Learning to Love the Bomb
Teller's obsession with the hydrogen bomb preceded Los Alamos. Once there, it was all he really wanted to work on. At that time, and for many years thereafter, he devoted himself to what was known as the "classical Super." Put very crudely, this is a container into which you put the light elements that you hope to fuse together with the release of energy. Typically these are isotopes of hydrogen, such as deuterium and tritium. Into the container you put a fission bomb. When it explodes, you hope that it generates enough heat to cause the fusion. The advantage of the classical Super is that there is no limit to the amount of fusion fuel you can put into the container and so no limit to the strength of the bomb. The disadvantage is that it does not work. For almost a decade Teller tried different configurations, only to have them shot down. His response each time was to call into question the competence of the messenger. But the laws of nature are quite impersonal and do not yield to ad hominem arguments.

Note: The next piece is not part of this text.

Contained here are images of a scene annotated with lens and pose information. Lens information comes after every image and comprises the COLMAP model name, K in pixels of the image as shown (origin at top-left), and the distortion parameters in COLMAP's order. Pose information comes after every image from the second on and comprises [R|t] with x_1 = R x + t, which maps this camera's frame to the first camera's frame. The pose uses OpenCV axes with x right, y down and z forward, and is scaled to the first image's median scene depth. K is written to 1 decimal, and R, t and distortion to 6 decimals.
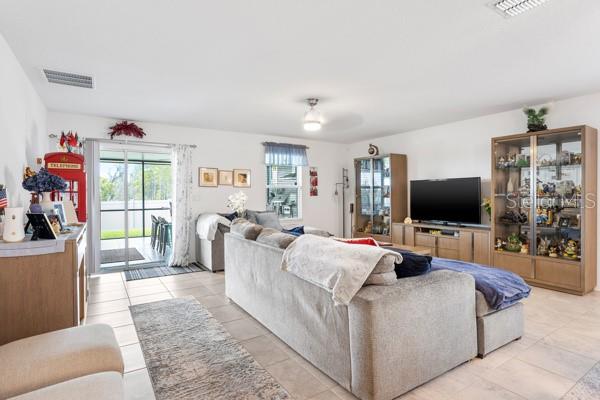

The situation with regard to the possibilities of making a hydrogen bomb changed radically in December 1950. The exact sequence of events has been disputed ever since. It will probably never be settled, because a number of the principals are now dead and because the material is still in considerable part classified. Goodchild gives various versions, none of which can be verified for the reasons I cited. But it must be said that here again Goodchild clearly does not understand the physics. I believe that what happened was the Polish mathematician Stanislaw Ulam had the breakthrough idea. He was not working directly on the hydrogen bomb. Indeed, he was one of the people who showed that the classical Super would not work. He was trying to improve the efficiency of the fission bomb. His idea was to use the material flux from an exploding fission weapon to compress a container that held the light isotopes. This compression would dramatically increase the fission reaction rates. Once Teller became persuaded that this notion might work, he modified the design so that it became the basis of a hydrogen bomb. Teller had the idea of using the X-rays that carry off most of the energy from the primary fission bomb to do the compression. Exactly how this works is still classified. When this modified design was presented to the people in the field, they agreed with Oppenheimer that it was "technically sweet," so we have hydrogen bombs.
There are two ironies to report. Once the design was accepted, Teller left Los Alamos because he could no longer control the project. In his mind it had become his, and he was to the end very ungracious about Ulam's role. The second irony was emphasized to me by Freeman Dyson: The hydrogen bomb was irrelevant. Ordinary fission bombs can be made powerful enough. Indeed, the current arsenals of the United States and Russia look the same as if they consisted of fission bombs alone.
Teller was adamantly opposed to any agreement to stop nuclear testing in the atmosphere. His concern was the continual development of nuclear weapons, but he argued for his position like a charlatan. He found some statistic that Denver had, for a period, a lower rate of leukemia than some cities at sea level. He argued that small amounts of radiation might therefore be good for you. His most cynical attempt to prolong testing above ground was something that was called Project Plowshare. This was presented as a program to accomplish useful tasks, like earth-moving, with atomic explosions. An example, noted by Goodchild, was to dig a harbor at Cape Thompson in Alaska. As was pointed out to Teller, this harbor would have had no economic value. Among other things, the water was frozen for most of the year. Teller told the local people that surely they could find some useful task for these explosions. Teller could not have cared less so long as the tests went on. Finally, we have Star Wars.
Alas, this chimera is still with us, two decades after Teller persuaded President Reagan that a defense against nuclear-armed missiles was not only possible but feasible in a reasonably near future. The elements of the system kept changing as the various brainstorms emanating from Livermore turned out not to work. With each of them Teller announced how wonderful they were, conveniently ignoring data that disagreed. The final one was something called "Brilliant Pebbles," involving devices whose number and size kept changing and that were supposed to float around in outer space. Teller managed to persuade the first President Bush to invest heavily in this scheme. The problem with it, and with the schemes that so captivate Bush's son, is that it is easy and inexpensive to modify the offense to defeat them. Even worse, the effect of this development is, and was, to enhance the arms race. The current Administration has abandoned part of the Anti-Ballistic Missile Treaty and appears to be working on the development of new tactical nuclear weapons. Teller would have been pleased.